Segurança

A defesa da democracia, quase histérica, que apareceu ultimamente nos jornais, na televisão e na net, com ou sem pretextos relevantes, significa uma única coisa: que as pessoas sentem o risco cada vez mais próximo de ela acabar. Não se defende um regime que se considera garantido e nem os perigos da “Europa” (a que nunca de facto pertencemos) justificam a universalidade e a veemência da defesa do que já temos prática e constitucionalmente. A questão é outra. É o sentimento geral de que a democracia está em risco. E está em risco porquê? Porque a ditadura atrai o cidadão comum na razão inversa da insegurança. Como sempre acontece nos países pobres, os portugueses põem a segurança acima de qualquer valor. Daí a atracção pelo funcionalismo (inamovível) e a desconfiança do emprego privado (por definição, imprevisível). Mas também, e apesar de tudo, pela ordem tradicional. O indígena, que vive na miséria ou perto dela, precisa de acreditar na estabilidade da família, do emprego, da reforma e da assistência médica; precisa de ver os filhos bem “encaminhados”; e os ladrões na cadeia. Numa palavra, precisa de acreditar na autoridade e hoje basta ligar a televisão para constatar que a autoridade democrática dia a dia se desfaz. O Estado faliu, os banqueiros faliram (ou andam lá perto), o desemprego continua, as criancinhas do 5.º ano de escolaridade vão ser instruídas nas realidades do aborto e da contracepção, o PC e o Bloco proclamam a urgência de tornar Portugal numa espécie de Albânia e o governo vive da mão para a boca.
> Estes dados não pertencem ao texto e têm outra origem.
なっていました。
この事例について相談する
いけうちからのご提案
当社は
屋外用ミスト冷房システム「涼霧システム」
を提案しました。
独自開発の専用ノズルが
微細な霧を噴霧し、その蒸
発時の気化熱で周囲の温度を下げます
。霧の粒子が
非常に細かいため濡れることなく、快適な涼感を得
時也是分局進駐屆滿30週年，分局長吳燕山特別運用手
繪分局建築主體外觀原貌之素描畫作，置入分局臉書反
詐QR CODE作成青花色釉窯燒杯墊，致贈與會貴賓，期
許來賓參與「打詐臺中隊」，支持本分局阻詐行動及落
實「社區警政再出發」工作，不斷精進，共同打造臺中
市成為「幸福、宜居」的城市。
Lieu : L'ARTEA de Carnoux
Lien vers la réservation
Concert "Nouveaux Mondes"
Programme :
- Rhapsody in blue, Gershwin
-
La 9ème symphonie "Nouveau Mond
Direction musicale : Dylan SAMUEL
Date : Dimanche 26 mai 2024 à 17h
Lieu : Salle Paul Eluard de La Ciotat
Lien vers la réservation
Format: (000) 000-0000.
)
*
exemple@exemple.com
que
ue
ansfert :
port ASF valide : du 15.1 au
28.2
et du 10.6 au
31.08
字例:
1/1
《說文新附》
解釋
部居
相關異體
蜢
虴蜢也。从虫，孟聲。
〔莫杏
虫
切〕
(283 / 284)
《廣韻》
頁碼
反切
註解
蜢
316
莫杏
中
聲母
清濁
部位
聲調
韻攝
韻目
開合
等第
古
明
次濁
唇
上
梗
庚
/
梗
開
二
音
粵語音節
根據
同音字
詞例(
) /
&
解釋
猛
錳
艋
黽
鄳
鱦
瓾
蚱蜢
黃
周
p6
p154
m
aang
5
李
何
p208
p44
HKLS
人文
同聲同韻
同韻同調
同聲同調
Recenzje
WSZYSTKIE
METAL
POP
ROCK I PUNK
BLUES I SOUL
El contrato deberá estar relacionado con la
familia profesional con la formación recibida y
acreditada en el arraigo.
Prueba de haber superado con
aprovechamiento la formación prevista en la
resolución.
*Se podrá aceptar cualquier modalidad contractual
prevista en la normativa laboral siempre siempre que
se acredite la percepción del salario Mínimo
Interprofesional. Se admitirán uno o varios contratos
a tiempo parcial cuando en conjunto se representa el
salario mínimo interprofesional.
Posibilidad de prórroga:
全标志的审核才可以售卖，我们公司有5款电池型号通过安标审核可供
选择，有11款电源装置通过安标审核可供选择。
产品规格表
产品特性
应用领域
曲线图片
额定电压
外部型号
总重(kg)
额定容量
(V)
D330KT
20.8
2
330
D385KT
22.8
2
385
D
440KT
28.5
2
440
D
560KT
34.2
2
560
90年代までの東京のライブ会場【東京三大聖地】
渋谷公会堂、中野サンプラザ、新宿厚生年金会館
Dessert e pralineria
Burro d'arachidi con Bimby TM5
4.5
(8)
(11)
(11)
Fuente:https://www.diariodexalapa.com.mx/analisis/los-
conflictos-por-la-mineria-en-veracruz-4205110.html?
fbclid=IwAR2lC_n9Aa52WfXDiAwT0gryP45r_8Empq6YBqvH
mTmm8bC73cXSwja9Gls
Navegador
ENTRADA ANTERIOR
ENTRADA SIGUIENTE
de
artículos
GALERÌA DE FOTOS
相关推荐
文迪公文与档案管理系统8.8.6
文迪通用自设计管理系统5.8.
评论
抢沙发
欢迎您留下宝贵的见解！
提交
No meio disto, naturalmente, o cidadão treme e, no fundo, começa a pensar que a sua paz de espírito vale um pouco de tirania. Não vale. Mas cada vez mais parece que vale. Salazar não chegou onde chegou, senão por isso. E não lhe custou muito.

Portugal e a Europa

O que escrevo hoje parece contradizer o que escrevi a semana passada. Mas não contradiz. Se a Europa não suportará a instalação em Portugal de uma ditadura de direita ou de esquerda, não está obviamente disposta – como se vê na Hungria – a impedir um regime autoritário, disfarçado com meia dúzia de ornamentos da democracia. Por uma razão muito simples, que a maioria de nós sempre se recusou a reconhecer: Portugal não faz parte da Europa. Se há ainda um sentido em falar de Europa (a não ser como expressão geográfica), só pode ser no sentido de cultura europeia. Mais precisamente a cultura europeia do século XVIII até meados do século XX. Ora Portugal só muito marginalmente participou nessa cultura, que ligava a França, a Inglaterra, a Alemanha, a Holanda e a Bélgica, parte da Áustria e parte de Itália. Este país periférico e desconhecido não passava de um assunto para livros de viagem. Nada saiu daqui que tivesse uma real influência para além de Badajoz: os melhores copiavam com zelo a França (em vernáculo ou em calão, como se lamentava Eça) e nunca atraíram a atenção de ninguém. Para o alemão ou o inglês medianamente educado, Portugal (fora Ronaldo – que vive em Espanha – e o turismo) é um vácuo: pobre ou rico, oprimido ou livre, não o preocupa, excepto pelo dinheiro que lhe gasta. Está fora da consciência e da história moderna da Europa, como a Bulgária ou a Roménia. Quando o governo e o Presidente da República apregoam os nossos méritos isso não comove uma cultura que existe por si própria e, desde 1919, pela universal influência da cultura americana. E quando os pobres políticos locais resolvem ameaçar com “murros na mesa” ou a “renegociação” da dívida não são considerados mais do que um pequeno incómodo. Sei bem que isto custa a ouvir aos nacionalistas de profissão ou convicção. Mesmo assim, não deixa de ser a verdade.